You must bring up the activity to have for all things in life the courage and also the will, the effort, to form your own judgement. Because it is being lost. And yes, I don’t want to appear as a conspiracy theorist, but one might think that there is a certain power at work, and that could very well be a supersensible power, or a sub-sensible one; it doesn’t have to be some outer brotherhood or something like that — but that there is a power at work that also wants it that way, that the human being gradually lays aside his independence of his own free will. Nobody says that you must do that, but you just do it, because it is much easier to lean on what others think and say, and to lean on what presents itself to you, let’s say, emotionally from the outside.
That is something quite different from asking yourself inwardly, in all things: how do I want to stand in relation to this? That takes effort — you have to collect data, you have to weigh one thing against another, and you have to have a kind of inner “measuring instrument” to feel, to experience whether something is true or not. You also have to develop that; it’s all quite a business. It is much easier simply to turn on the TV or YouTube and then watch another broadcast or a short film, and then see all those images and let your opinion be formed by what is served to you. That is what I find worrying about the course of these elections in the Netherlands — that it shows a symptom of a weakening of the faculty of judgement.
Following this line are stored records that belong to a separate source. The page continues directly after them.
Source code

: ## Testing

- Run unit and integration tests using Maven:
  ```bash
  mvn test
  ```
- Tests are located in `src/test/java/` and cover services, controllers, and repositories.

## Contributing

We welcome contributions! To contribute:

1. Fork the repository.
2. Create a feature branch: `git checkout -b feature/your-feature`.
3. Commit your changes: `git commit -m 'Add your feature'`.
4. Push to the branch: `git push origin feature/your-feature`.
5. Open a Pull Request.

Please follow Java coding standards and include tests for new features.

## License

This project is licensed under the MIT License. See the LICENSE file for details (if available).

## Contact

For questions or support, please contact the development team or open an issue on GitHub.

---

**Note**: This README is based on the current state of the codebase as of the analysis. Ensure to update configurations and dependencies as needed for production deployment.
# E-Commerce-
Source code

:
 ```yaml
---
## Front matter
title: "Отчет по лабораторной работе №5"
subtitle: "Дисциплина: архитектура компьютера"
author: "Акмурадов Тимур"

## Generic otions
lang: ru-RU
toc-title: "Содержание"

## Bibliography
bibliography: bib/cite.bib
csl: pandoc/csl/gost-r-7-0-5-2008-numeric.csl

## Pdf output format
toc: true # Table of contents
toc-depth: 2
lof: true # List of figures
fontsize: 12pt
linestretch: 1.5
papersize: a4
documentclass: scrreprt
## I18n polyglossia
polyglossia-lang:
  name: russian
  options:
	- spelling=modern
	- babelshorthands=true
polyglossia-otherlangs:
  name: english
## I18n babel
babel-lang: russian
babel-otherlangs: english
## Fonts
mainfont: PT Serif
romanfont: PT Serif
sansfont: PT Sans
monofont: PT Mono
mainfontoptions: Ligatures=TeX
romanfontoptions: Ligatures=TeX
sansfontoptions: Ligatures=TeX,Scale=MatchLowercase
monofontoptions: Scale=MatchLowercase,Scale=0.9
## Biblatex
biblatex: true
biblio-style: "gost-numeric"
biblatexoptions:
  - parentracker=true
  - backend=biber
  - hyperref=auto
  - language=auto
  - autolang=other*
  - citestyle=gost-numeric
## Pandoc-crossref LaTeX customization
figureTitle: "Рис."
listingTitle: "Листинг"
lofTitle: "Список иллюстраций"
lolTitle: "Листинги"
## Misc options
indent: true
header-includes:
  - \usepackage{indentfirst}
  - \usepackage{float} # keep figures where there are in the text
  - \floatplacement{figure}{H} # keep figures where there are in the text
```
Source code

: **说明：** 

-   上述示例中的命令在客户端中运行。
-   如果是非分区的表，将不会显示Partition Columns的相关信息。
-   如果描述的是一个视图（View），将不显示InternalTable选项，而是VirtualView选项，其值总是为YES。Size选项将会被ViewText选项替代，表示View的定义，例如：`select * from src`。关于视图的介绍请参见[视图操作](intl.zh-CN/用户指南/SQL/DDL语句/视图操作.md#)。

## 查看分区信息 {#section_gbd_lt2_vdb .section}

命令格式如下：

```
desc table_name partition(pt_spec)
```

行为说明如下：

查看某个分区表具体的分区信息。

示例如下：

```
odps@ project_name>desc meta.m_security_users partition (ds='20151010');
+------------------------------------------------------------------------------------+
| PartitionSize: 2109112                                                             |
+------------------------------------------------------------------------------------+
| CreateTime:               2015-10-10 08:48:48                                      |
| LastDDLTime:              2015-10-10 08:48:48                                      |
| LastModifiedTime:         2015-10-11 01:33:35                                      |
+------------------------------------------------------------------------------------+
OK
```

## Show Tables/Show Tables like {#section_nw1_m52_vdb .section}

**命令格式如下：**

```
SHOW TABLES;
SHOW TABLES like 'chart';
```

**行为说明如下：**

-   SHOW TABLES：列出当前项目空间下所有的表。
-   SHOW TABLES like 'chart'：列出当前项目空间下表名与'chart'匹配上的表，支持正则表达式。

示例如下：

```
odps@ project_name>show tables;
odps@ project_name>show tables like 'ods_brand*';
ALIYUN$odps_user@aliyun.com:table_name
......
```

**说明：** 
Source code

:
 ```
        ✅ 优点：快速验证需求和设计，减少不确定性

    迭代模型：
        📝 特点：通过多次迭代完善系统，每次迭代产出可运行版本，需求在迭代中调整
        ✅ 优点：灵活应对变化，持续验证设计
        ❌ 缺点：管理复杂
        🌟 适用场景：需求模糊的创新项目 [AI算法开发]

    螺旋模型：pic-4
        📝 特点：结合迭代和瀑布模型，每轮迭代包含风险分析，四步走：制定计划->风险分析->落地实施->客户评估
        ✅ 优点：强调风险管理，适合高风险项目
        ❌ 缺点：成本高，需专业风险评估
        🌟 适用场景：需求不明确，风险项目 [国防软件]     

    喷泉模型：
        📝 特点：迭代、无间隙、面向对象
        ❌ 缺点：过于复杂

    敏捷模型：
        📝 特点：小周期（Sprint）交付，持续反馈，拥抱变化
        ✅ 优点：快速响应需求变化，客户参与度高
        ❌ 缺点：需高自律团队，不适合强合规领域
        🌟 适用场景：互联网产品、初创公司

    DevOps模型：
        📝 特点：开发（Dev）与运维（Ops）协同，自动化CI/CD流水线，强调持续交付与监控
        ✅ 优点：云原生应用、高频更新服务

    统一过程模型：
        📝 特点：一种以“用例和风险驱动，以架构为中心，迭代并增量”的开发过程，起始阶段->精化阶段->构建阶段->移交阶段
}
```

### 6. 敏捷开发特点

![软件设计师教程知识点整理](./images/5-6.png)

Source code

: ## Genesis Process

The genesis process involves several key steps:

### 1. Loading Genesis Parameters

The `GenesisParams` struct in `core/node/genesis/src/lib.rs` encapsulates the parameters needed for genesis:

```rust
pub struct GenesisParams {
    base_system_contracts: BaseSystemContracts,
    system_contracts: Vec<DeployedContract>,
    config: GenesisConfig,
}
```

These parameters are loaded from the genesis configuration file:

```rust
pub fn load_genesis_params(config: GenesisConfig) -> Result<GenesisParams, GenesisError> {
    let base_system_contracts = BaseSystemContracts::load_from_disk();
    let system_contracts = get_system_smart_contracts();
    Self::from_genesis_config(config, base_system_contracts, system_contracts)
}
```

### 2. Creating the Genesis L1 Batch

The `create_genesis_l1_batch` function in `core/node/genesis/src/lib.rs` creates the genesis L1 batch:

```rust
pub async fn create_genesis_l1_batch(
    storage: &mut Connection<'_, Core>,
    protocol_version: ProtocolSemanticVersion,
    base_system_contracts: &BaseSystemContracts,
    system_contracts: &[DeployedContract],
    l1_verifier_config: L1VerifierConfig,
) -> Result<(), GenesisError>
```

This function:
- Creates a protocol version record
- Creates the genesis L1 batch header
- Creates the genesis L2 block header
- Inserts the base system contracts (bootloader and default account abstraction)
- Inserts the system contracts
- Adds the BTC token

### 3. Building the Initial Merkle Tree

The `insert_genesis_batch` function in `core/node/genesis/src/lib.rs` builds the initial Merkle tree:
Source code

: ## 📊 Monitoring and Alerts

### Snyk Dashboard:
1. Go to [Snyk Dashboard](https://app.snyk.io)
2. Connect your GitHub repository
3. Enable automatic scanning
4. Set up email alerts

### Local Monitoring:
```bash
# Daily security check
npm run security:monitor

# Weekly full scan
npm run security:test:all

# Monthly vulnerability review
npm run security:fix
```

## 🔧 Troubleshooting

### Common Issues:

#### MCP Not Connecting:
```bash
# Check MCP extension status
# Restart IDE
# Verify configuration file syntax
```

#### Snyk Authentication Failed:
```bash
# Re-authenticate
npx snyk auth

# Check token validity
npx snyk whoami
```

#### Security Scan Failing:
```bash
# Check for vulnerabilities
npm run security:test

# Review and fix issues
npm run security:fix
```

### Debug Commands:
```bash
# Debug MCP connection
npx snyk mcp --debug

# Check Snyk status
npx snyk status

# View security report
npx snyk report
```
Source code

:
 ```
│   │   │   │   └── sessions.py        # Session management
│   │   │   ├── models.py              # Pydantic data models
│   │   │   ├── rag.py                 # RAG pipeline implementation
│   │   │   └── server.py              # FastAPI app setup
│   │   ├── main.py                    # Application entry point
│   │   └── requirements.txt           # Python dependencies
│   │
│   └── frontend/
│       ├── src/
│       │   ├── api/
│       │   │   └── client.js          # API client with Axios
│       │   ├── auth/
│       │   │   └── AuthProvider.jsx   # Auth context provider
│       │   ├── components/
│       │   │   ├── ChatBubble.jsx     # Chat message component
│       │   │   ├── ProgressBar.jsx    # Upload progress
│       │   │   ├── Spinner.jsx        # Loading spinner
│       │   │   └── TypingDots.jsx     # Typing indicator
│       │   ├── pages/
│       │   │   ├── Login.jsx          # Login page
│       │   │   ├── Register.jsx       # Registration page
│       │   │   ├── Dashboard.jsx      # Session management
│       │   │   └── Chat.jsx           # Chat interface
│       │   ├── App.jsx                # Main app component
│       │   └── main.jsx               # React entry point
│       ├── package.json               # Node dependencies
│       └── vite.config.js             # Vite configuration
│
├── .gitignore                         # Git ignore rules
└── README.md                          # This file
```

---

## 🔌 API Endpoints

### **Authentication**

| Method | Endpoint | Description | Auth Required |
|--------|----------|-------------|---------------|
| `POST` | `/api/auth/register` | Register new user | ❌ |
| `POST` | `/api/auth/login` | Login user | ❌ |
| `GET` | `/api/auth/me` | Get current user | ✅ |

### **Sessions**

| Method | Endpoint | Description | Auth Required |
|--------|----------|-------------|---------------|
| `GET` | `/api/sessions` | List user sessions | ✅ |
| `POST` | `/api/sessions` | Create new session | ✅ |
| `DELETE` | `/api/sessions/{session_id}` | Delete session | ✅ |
And that weakening is also supported by the fact that we are allowed to find less and less. We have freedom of expression, that’s what it’s called, but it is becoming more and more difficult to dare to express an opinion freely. As long as it lies in the stream of what is accepted, you can say anything; but if you would find something else that goes against it, that goes against certain movements that simply exist, yes, then you can get into real trouble. So the freely formed judgement is, in that sense, also made more difficult. I have often spoken in these videos about the development of thinking. I have also spoken about the necessity that we, as human beings, learn to recognise that the world as it appears to us is not the whole.
That in this world a spiritual reality is at work, which gives form and shape. And that world of spiritual reality — let’s say, the lowest level of it that we can reach immediately — is the stage of pure, willed, independent thinking. So I will talk a bit more about that in the coming time. I know that many people have no desire at all to listen to that. But well, what can one do? I see it as an absolute necessity that a call is made to humanity: Go and think without support, whatever you want to think. Do not lean on what exists, but lean on what your pure part of the heart lets you think. So far my reflection concerning last week’s elections.